Ich verbrachte den Sommer damit, mir das Drehbuch einzuverleiben und auf die finale Zusage zu warten. Meine Manager drängten mich dazu, andere Rollen anzunehmen und auf die in Scarface zu verzichten. Auf der anderen Seite bat mich der Produzent von Scarface ich sollte geduldig sein, ich würde meine Chance bekommen. Ich war hin- und hergerissen, zudem kam noch, dass ich kein Geld hatte, um zu leben. Eine schwere Zeit. Doch meine Hartnäckigkeit siegte, ich lernte Al Pacino bei einem Abendessen kennen. Wir waren uns auf Anhieb sympathisch, und obwohl er die Rolle von Manny bereits einem Freund versprochen hatte,  bekam ich endlich die finale Zusage.



entertainweb: Wie war es mit Al Pacino zu drehen?


Steven Bauer: Das war magisch. Er hat sich sehr um mich gekümmert. Wir haben uns während der Dreharbeiten die Rollen von Tony Montana und Manny Ray einverleibt und wirklich gelebt. Das ging wie von selbst. Deswegen wirken die Szenen im Film so authentisch, als ob wir uns seit einer Ewigkeit kennen würden.

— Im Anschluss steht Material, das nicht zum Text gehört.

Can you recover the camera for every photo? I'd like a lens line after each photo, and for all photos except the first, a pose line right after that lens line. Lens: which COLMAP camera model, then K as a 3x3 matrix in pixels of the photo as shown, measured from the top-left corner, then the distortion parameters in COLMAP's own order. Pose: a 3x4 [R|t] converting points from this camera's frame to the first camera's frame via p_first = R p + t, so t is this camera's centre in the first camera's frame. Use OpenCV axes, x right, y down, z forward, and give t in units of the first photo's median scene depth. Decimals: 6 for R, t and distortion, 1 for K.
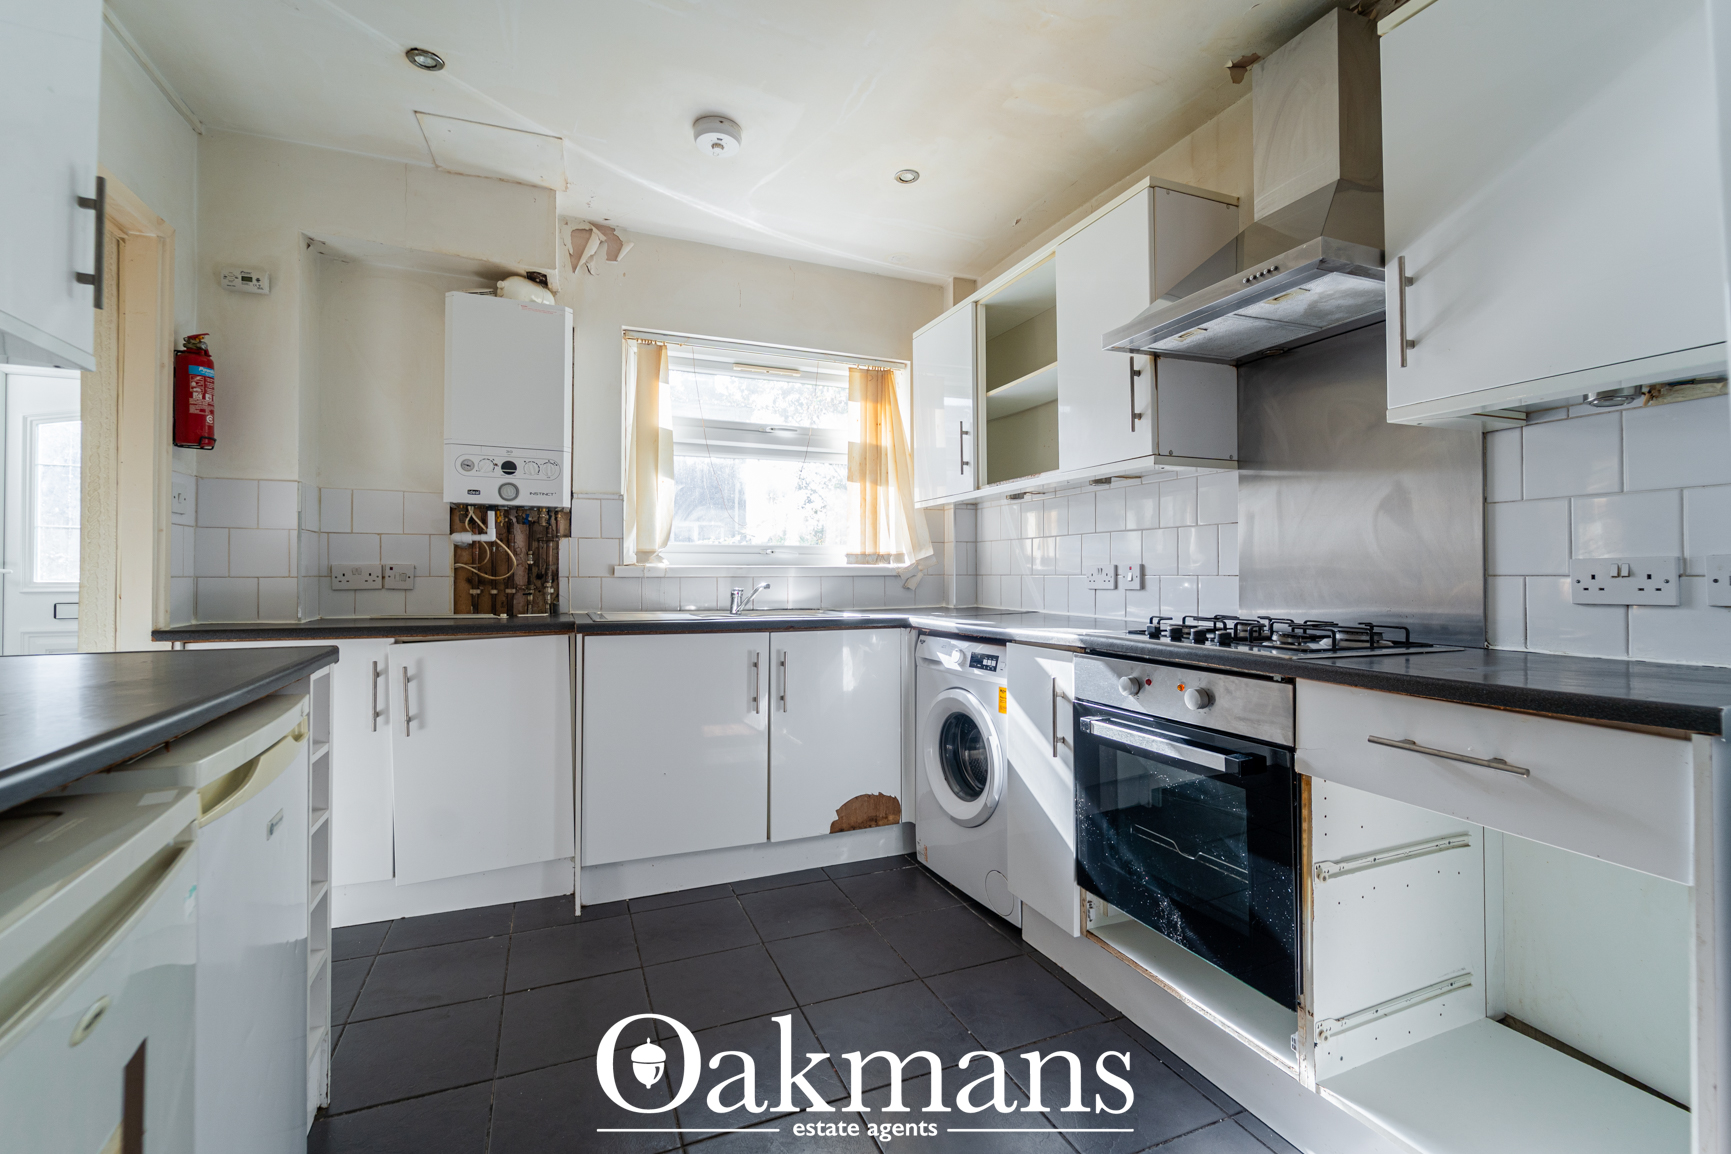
lens RADIAL K [[739.2, 0, 864.6], [0, 739.2, 571.4], [0, 0, 1]] dist [-0.000418, -0.000088]
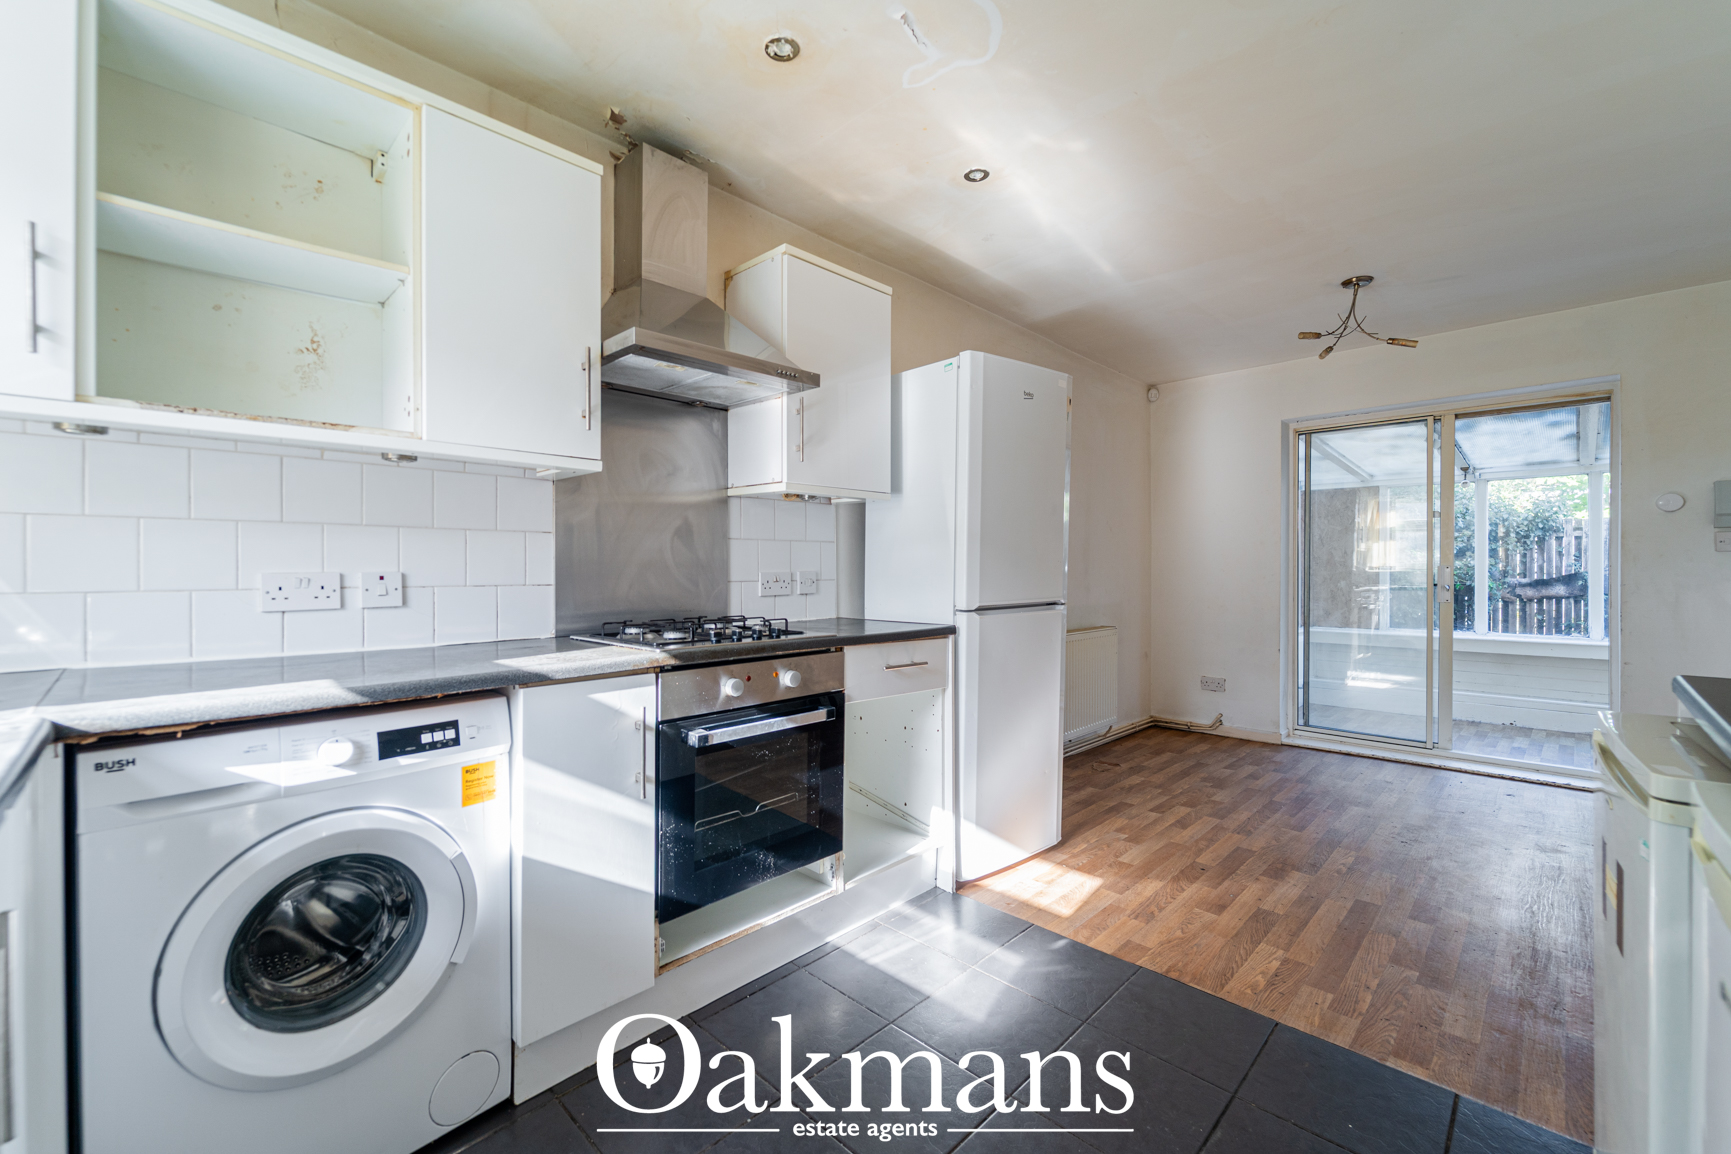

entertainweb: Hast Du noch Kontakt zu Al Pacino?


Steven Bauer: Ja, wir haben immer noch Kontakt. Er ist ein viel beschäftigter Mann. Seine Arbeit als Schauspieler und Regisseur aber auch seine Familie halten ihn enorm auf Trab. Daher sehen wir uns leider nicht so oft. Umso mehr freue ich mich, ihn auf der Premierenfeier zum Blu-ray-Start von Scarface gesehen zu haben. Auch das Treffen mit den anderen des Scarface-Teams war wunderbar.


entertainweb: Es gibt eine lustige Szene am Strand, in der Du Al Pacino erklärst, wie man in den USA Frauen anmacht. Benutzt Du die Zungentechnik immer noch, um Frauen aufzureißen?


Steven Bauer: Nein, nicht wirklich (lacht). In Wahrheit bitten mich eher Freunde in Begleitung ihrer Frauen, die Zungenszene vorzuspielen. Ich schäme mich fürchterlich. Das mache ich nur wenn ich mit einer Frau alleine bin und sie schon gut kenne. Es vergeht kein Tag, in dem ich nicht gebeten werde die Zungenszene vorzuspielen. Unglaublich (lacht).

Neben der Zungenszene am Strand bitten mich Leute auch eine andere Szene nachzuspielen, und zwar die, in der ich mit Al in der Imbissbude arbeite und mich einer der Kunden bittet, mehr Schinken in das Sandwich zu packen. Es ist irre was für einen Einfluss der Film auf die Menschen hat. Es gibt so viele Fans, die sich die Mühe machen, sich ganze Passagen aus dem Film einzuprägen und zu zitieren. Unfassbar!



entertainweb: Ich nenne Dir jetzt fünf Zitate aus dem Film. Welches gefällt dir am besten?

- In this country, you gotta make the money first. Then when you get the money, you get the power.
Then when you get the power, then you get the women
- Why don't you try stickin’ your head up your ass, see if it fits?
- Don't get high on your own supply
- All I have in this world is my balls and my word... and I don’t break them for no one
- I always tell the truth even when I lie


    Steven Bauer: Definitiv das erste Zitat. Der Inhalt entspricht genau der Realität. Da ist viel Wahrheit dran.